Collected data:
● ● ●

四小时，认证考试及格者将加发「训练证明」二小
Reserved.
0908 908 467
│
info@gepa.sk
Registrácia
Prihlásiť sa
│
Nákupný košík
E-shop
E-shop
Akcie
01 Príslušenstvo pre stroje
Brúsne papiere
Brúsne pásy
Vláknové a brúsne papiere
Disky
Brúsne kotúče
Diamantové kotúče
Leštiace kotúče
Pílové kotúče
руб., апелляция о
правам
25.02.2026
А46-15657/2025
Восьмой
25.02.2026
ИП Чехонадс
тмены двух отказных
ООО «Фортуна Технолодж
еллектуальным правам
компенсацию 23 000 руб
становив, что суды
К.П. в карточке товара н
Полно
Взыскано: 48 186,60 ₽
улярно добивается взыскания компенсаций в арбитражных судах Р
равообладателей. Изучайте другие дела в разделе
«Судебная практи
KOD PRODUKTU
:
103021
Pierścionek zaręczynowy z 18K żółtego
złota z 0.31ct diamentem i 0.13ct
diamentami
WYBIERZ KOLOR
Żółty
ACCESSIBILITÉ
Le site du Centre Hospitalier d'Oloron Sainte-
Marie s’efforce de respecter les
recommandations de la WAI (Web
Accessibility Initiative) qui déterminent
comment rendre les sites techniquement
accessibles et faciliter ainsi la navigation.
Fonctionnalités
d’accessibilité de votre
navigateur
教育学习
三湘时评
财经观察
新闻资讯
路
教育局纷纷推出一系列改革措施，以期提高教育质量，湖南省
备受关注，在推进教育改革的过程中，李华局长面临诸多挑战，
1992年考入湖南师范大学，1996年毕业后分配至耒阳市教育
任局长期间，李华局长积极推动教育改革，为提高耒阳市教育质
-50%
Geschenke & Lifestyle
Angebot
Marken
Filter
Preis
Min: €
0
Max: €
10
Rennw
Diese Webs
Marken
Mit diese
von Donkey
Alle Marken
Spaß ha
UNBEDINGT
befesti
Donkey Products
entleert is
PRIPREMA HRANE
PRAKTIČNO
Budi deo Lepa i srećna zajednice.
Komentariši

● ● ●

Task description:
Only lines containing the string "papiere" are needed. Pull each of them out of the records above.

Solution for this task:
Brúsne papiere
Vláknové a brúsne papiere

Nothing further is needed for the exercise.